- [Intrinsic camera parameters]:
== == ==

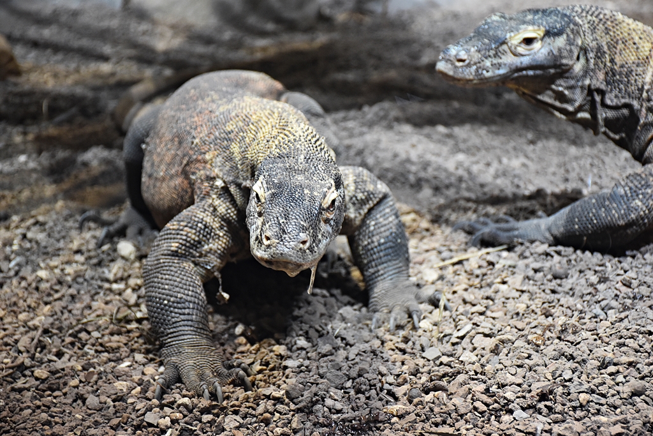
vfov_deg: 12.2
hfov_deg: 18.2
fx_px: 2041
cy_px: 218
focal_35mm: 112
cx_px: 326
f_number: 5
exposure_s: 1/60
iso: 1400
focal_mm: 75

== == ==

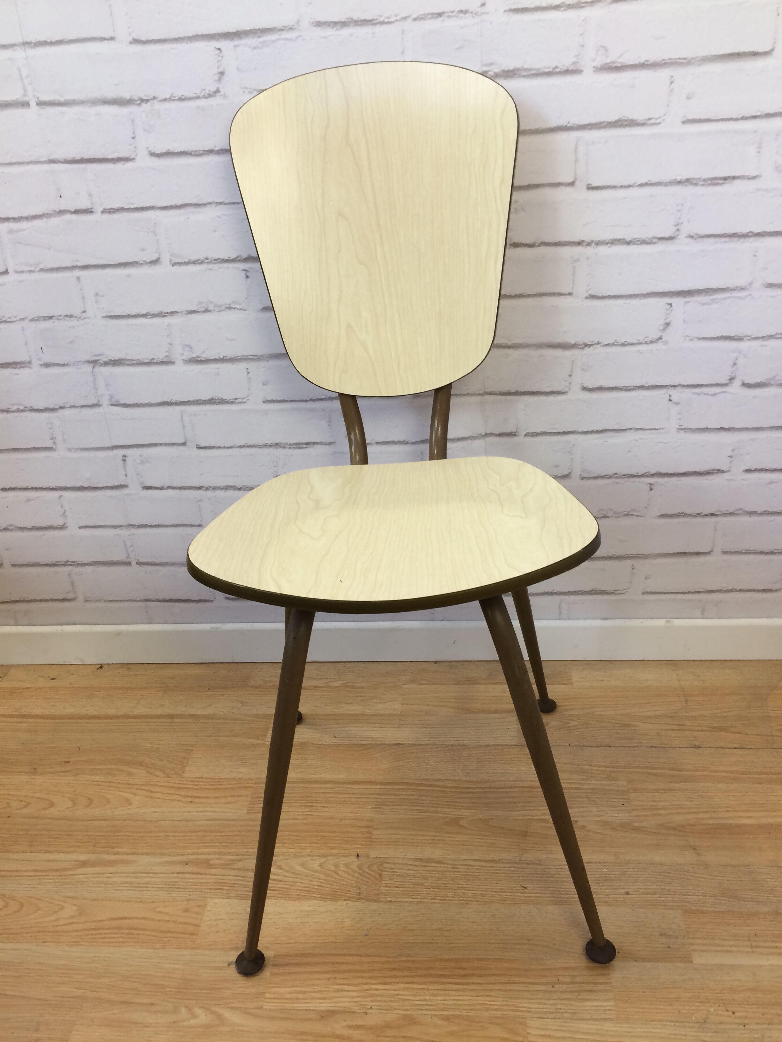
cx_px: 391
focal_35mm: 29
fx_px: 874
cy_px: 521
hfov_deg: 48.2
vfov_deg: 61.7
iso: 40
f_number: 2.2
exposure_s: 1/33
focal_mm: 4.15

== == ==

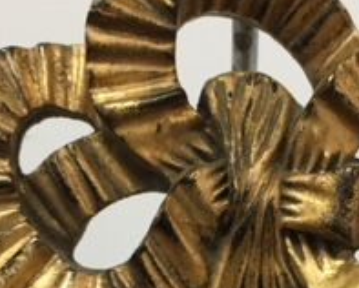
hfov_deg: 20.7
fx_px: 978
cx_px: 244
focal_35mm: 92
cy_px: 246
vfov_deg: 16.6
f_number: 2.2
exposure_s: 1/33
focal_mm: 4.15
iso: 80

== == ==

- [Exercise aim]: Copy the lines above exactly, beginning at the line that has "vfov_deg: 12.2" and stopping after the line that has "focal_mm: 75", and omit the rest.

- [Response to this exercise]:
vfov_deg: 12.2
hfov_deg: 18.2
fx_px: 2041
cy_px: 218
focal_35mm: 112
cx_px: 326
f_number: 5
exposure_s: 1/60
iso: 1400
focal_mm: 75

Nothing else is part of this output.